Whether one accepts every prediction made by artificial intelligence companies is another matter entirely. Critics reasonably observe that technology firms possess incentives to emphasise the transformative nature of their own products. Some previous warnings about artificial intelligence have been criticised as exaggerated or speculative. Yet even sceptics should recognise that biological security occupies a different category from many other artificial intelligence debates. When the potential consequences include large-scale loss of life, prudence becomes rational even under conditions of uncertainty.

For Ukraine, these questions are not abstract. The country has spent years confronting unconventional threats, disinformation campaigns and novel forms of warfare. The experience of war has demonstrated repeatedly that technological innovation can alter the balance of power far more rapidly than political institutions can adapt. Drones, satellite communications and machine-learning systems have already transformed the battlefield. It would be naive to assume that biotechnology will remain insulated from similar pressures.
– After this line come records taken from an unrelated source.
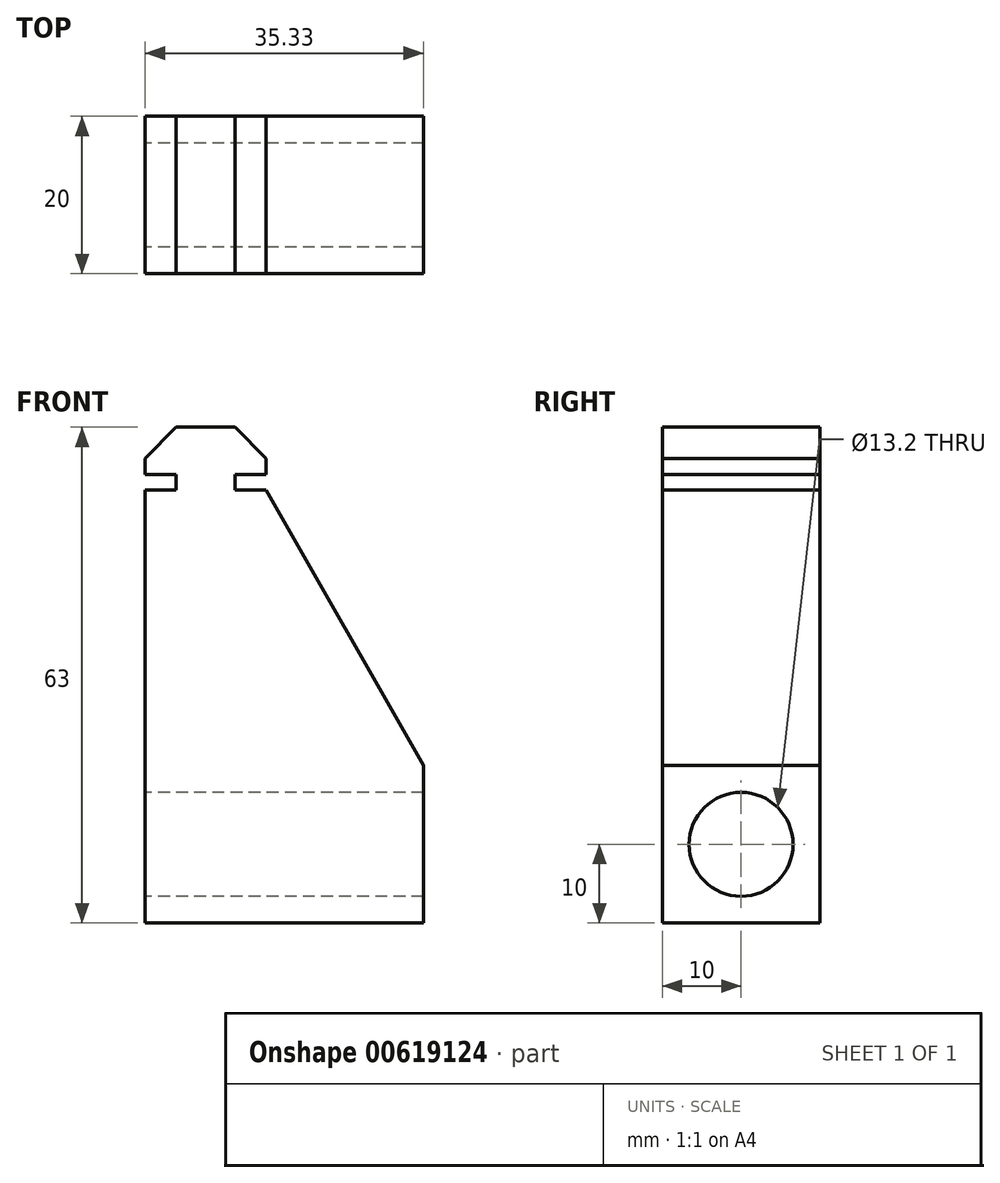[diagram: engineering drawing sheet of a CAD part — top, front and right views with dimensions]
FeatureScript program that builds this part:
annotation { "Feature Type Name" : "Feature", "Feature Type Description" : "" }
export const myFeature = defineFeature(function(context is Context, id is Id, definition is map)
    precondition{}
    {
        {
            var Q0;
            Q0=qCreatedBy(makeId("Front.planeOp"),FACE);
            var sketch = newSketch(context, id + "F0", { "sketchPlane" : qUnion([Q0])});
            skLineSegment(sketch, "E0", {"start": v(-4.96, 0) * mm, "end": v(-4.96, 2) * mm});
            skLineSegment(sketch, "E1", {"start": v(-4.96, 2) * mm, "end": v(-8.88, 2) * mm});
            skLineSegment(sketch, "E2", {"start": v(-8.88, 2) * mm, "end": v(-8.88, 4) * mm});
            skLineSegment(sketch, "E3", {"start": v(-8.88, 4) * mm, "end": v(-4.96, 8) * mm});
            skLineSegment(sketch, "E4", {"start": v(-4.96, 8) * mm, "end": v(2.54, 8) * mm});
            skLineSegment(sketch, "E5", {"start": v(2.54, 8) * mm, "end": v(6.45, 4) * mm});
            skLineSegment(sketch, "E6", {"start": v(6.45, 4) * mm, "end": v(6.45, 2) * mm});
            skLineSegment(sketch, "E7", {"start": v(6.45, 2) * mm, "end": v(2.54, 2) * mm});
            skLineSegment(sketch, "E8", {"start": v(2.54, 2) * mm, "end": v(2.54, 0) * mm});
            skLineSegment(sketch, "E9", {"start": v(2.54, 0) * mm, "end": v(-4.96, 0) * mm});
            skLineSegment(sketch, "E10.bottom", {"start": v(-8.88, 0) * mm, "end": v(6.45, 0) * mm});
            skLineSegment(sketch, "E10.top", {"start": v(-8.88, -55) * mm, "end": v(6.45, -55) * mm});
            skLineSegment(sketch, "E10.left", {"start": v(-8.88, 0) * mm, "end": v(-8.88, -55) * mm});
            skLineSegment(sketch, "E10.right", {"start": v(6.45, 0) * mm, "end": v(6.45, -55) * mm});
            skSolve(sketch);
        }
        {
            var Q0;
            Q0=qSketchRegion(id+"F0",true);
            extrude(context, id + "F1", {"entities" : qUnion([Q0]), "depth" : 20 * mm, "offsetDistance" : 25 * mm});
        }
        {
            var Q0;
            Q0=makeQuery(id+"F1.opExtrude","SWEPT_FACE",FACE,{"disambiguationData":[OSD([sQuery(id+"F0.wireOp",EDGE,"E10.right")])]});
            var sketch = newSketch(context, id + "F2", { "sketchPlane" : qUnion([Q0])});
            skLineSegment(sketch, "E11.bottom", {"start": v(-20, -55) * mm, "end": v(0, -55) * mm});
            skLineSegment(sketch, "E11.top", {"start": v(-20, -35) * mm, "end": v(0, -35) * mm});
            skLineSegment(sketch, "E11.left", {"start": v(-20, -55) * mm, "end": v(-20, -35) * mm});
            skLineSegment(sketch, "E11.right", {"start": v(0, -55) * mm, "end": v(0, -35) * mm});
            skSolve(sketch);
        }
        {
            var Q0;
            Q0 = qSketchRegion(id + "F2", true);
            extrude(context, id + "F3", {"entities" : qUnion([Q0]), "operationType" : NewBodyOperationType.ADD, "depth" : 20 * mm, "offsetDistance" : 25 * mm});
        }
        {
            var Q0;
            Q0=makeQuery(id+"F3.opExtrude","CAP_FACE",FACE,{"disambiguationData":[OSD([sQuery(id+"F2.wireOp",EDGE,"E11.bottom"),sQuery(id+"F2.wireOp",EDGE,"E11.top"),sQuery(id+"F2.wireOp",EDGE,"E11.left"),sQuery(id+"F2.wireOp",EDGE,"E11.right")])],"isStart":false});
            var sketch = newSketch(context, id + "F4", { "sketchPlane" : qUnion([Q0])});
            skPoint(sketch, "E12", {"position": v(-10, -45) * mm});
            skPoint(sketch, "E12.positionSnap0", {"position": v(0, -45) * mm});
            skPoint(sketch, "E12.positionSnap1", {"position": v(-10, -35) * mm});
            skSolve(sketch);
        }
        {
            var Q0;
            Q0=sQuery(id+"F4.wireOp",VERTEX,"E12");
            var Q1;
            Q1=makeQuery(id+"F1.opExtrude","SWEPT_BODY",BODY,{"disambiguationData":[OSD([sQuery(id+"F0.wireOp",EDGE,"E0"),sQuery(id+"F0.wireOp",EDGE,"E1"),sQuery(id+"F0.wireOp",EDGE,"E2"),sQuery(id+"F0.wireOp",EDGE,"E3"),sQuery(id+"F0.wireOp",EDGE,"E4"),sQuery(id+"F0.wireOp",EDGE,"E5"),sQuery(id+"F0.wireOp",EDGE,"E6"),sQuery(id+"F0.wireOp",EDGE,"E7"),sQuery(id+"F0.wireOp",EDGE,"E8"),sQuery(id+"F0.wireOp",EDGE,"E10.bottom"),sQuery(id+"F0.wireOp",EDGE,"E10.top"),sQuery(id+"F0.wireOp",EDGE,"E10.left"),sQuery(id+"F0.wireOp",EDGE,"E10.right")])]});
            hole(context, id + "F5", {"style" : HoleStyle.SIMPLE, "endStyle" : HoleEndStyle.THROUGH, "standardTappedOrClearance" : lookupTablePath({ "standard" : "ISO", "fit" : "Normal", "size" : "M12", "type" : "Clearance" }), "standardBlindInLast" : lookupTablePath({ "fit" : "Standard", "standard" : "ISO", "size" : "M12", "type" : "Clearance" }), "holeDiameter" : 13.2 * mm, "majorDiameter" : 5 * mm, "isTappedThrough" : true, "tappedDepth" : 12 * mm, "tapClearance" : 3, "locations" : qUnion([Q0]), "scope" : qUnion([Q1]), "startStyle" : HoleStartStyle.SKETCH});
        }
        {
            var Q0;
            Q0=makeQuery(id+"F3.boolean.opBoolean","MERGE",FACE,{"derivedFrom":[makeQuery(id+"F1.opExtrude","CAP_FACE",FACE,{"disambiguationData":[OSD([sQuery(id+"F0.wireOp",EDGE,"E0"),sQuery(id+"F0.wireOp",EDGE,"E1"),sQuery(id+"F0.wireOp",EDGE,"E2"),sQuery(id+"F0.wireOp",EDGE,"E3"),sQuery(id+"F0.wireOp",EDGE,"E4"),sQuery(id+"F0.wireOp",EDGE,"E5"),sQuery(id+"F0.wireOp",EDGE,"E6"),sQuery(id+"F0.wireOp",EDGE,"E7"),sQuery(id+"F0.wireOp",EDGE,"E8"),sQuery(id+"F0.wireOp",EDGE,"E10.bottom"),sQuery(id+"F0.wireOp",EDGE,"E10.top"),sQuery(id+"F0.wireOp",EDGE,"E10.left"),sQuery(id+"F0.wireOp",EDGE,"E10.right")])],"isStart":false}),makeQuery(id+"F3.opExtrude","SWEPT_FACE",FACE,{"disambiguationData":[OSD([sQuery(id+"F2.wireOp",EDGE,"E11.left")])]})]});
            var sketch = newSketch(context, id + "F6", { "sketchPlane" : qUnion([Q0])});
            skLineSegment(sketch, "E13", {"start": v(26.45, -35) * mm, "end": v(6.45, 0) * mm});
            skLineSegment(sketch, "E14", {"start": v(6.45, 0) * mm, "end": v(6.45, -35) * mm});
            skLineSegment(sketch, "E15", {"start": v(6.45, -35) * mm, "end": v(26.45, -35) * mm});
            skSolve(sketch);
        }
        {
            var Q0;
            Q0 = qSketchRegion(id + "F6", true);
            extrude(context, id + "F7", {"entities" : qUnion([Q0]), "operationType" : NewBodyOperationType.ADD, "oppositeDirection" : true, "depth" : 20 * mm, "offsetDistance" : 25 * mm});
        }
    });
The broader lesson is that artificial intelligence is not merely a technology. It is a force multiplier. It enhances human capabilities across almost every intellectual domain. In medicine this may produce extraordinary advances in diagnosis and treatment. In science it may accelerate discovery. In education it may democratise access to knowledge.
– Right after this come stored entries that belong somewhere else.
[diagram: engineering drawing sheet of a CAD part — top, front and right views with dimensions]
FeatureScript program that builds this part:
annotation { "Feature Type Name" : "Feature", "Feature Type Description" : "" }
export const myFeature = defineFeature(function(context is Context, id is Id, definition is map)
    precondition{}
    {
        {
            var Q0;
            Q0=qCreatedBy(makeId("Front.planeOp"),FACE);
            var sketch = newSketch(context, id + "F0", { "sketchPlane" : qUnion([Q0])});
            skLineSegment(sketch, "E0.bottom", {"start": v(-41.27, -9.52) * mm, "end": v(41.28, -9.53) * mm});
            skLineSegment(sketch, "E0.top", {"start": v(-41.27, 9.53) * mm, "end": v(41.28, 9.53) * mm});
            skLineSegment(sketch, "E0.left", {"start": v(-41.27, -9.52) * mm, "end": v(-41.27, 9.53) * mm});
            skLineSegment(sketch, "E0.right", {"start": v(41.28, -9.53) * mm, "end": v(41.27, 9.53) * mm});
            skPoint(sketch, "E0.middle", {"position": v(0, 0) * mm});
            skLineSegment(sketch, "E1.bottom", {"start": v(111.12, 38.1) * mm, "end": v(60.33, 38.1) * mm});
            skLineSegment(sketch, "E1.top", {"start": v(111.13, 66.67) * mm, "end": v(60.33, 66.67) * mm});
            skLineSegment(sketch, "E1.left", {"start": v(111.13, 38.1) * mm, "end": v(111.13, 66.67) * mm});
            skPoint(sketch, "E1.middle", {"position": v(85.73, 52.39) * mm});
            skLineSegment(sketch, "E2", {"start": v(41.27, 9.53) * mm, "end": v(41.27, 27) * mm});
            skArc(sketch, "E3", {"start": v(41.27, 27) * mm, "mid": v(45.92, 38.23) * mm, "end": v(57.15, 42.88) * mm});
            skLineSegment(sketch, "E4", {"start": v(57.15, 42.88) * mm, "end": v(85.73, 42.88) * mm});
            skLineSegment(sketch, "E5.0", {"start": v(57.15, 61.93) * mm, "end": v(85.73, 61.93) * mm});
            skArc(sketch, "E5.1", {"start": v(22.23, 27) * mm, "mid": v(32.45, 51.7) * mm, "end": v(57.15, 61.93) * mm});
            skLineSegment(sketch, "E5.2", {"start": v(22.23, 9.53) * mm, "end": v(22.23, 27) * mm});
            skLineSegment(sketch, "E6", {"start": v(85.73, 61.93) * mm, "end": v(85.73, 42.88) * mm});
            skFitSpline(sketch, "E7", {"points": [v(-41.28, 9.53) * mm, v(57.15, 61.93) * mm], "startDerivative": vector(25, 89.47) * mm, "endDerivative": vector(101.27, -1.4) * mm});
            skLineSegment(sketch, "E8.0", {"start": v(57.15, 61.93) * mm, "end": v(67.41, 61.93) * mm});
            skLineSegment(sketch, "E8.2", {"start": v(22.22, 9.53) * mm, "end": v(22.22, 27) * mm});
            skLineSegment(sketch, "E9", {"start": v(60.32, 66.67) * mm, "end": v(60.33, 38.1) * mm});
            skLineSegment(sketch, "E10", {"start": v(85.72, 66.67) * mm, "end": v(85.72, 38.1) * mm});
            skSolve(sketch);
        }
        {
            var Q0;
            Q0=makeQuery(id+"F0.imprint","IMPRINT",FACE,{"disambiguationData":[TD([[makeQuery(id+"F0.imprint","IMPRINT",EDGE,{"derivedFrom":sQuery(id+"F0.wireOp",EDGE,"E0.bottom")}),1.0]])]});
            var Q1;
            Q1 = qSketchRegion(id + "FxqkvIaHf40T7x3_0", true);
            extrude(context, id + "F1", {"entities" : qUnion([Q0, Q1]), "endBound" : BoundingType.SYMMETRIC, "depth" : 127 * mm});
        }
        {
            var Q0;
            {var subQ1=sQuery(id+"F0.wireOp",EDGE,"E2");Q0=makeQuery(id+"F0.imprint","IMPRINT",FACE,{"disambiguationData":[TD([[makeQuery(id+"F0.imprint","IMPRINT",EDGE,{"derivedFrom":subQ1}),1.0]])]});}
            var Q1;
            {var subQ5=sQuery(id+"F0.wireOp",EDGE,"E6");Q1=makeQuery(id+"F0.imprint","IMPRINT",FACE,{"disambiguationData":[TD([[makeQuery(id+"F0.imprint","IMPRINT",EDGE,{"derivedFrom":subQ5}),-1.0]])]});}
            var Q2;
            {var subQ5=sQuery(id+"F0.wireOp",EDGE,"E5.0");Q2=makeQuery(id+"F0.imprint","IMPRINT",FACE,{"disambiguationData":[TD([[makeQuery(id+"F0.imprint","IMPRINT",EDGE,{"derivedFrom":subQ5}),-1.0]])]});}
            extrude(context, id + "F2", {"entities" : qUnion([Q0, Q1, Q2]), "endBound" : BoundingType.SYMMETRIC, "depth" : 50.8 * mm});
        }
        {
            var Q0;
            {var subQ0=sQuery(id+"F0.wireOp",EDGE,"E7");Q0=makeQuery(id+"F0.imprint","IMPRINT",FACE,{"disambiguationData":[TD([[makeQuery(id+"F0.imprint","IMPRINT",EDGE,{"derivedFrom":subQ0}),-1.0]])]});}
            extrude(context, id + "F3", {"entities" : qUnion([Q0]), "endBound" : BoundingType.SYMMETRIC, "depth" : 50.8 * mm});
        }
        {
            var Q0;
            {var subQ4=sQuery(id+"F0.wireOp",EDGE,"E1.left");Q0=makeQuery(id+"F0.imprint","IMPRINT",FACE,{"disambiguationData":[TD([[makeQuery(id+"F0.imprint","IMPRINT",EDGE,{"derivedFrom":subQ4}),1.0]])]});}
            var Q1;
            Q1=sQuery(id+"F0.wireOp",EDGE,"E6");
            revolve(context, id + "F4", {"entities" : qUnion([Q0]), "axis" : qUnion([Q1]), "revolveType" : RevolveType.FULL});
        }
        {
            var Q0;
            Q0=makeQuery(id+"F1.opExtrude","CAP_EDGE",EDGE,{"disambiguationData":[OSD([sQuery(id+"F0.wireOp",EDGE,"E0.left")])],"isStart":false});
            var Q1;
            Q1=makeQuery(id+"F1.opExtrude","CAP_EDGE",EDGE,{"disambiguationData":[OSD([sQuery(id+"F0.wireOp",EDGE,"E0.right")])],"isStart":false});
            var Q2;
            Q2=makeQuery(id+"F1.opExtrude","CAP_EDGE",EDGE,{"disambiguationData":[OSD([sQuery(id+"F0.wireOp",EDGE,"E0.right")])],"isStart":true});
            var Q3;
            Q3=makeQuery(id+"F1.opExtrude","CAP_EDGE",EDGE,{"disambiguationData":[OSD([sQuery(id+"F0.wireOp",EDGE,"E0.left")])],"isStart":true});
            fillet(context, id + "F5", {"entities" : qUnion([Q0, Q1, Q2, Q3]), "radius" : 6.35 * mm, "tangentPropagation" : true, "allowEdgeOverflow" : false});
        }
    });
Yet every force multiplier carries corresponding risks. The same systems that help a researcher discover a cure may help a malicious actor understand dangerous biological concepts more quickly than ever before.
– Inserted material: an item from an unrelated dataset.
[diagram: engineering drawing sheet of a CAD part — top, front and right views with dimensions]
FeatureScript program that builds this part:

The danger therefore lies not in the machine itself, but in the unprecedented accessibility of expertise. Humanity has entered an era in which specialised knowledge can increasingly be delivered through ordinary conversation. The democratisation of knowledge may become one of the greatest achievements of artificial intelligence. It may also become one of its greatest security challenges.

The letter to Congress should therefore be understood not as an alarmist prediction of imminent catastrophe, but as an acknowledgement of a fundamental reality. The barriers that once separated ordinary individuals from highly specialised scientific knowledge are weakening. As those barriers fall, societies must develop new forms of governance capable of preserving the benefits of scientific progress while reducing the opportunities for catastrophic misuse.

That challenge may prove to be one of the defining policy questions of the twenty-first century.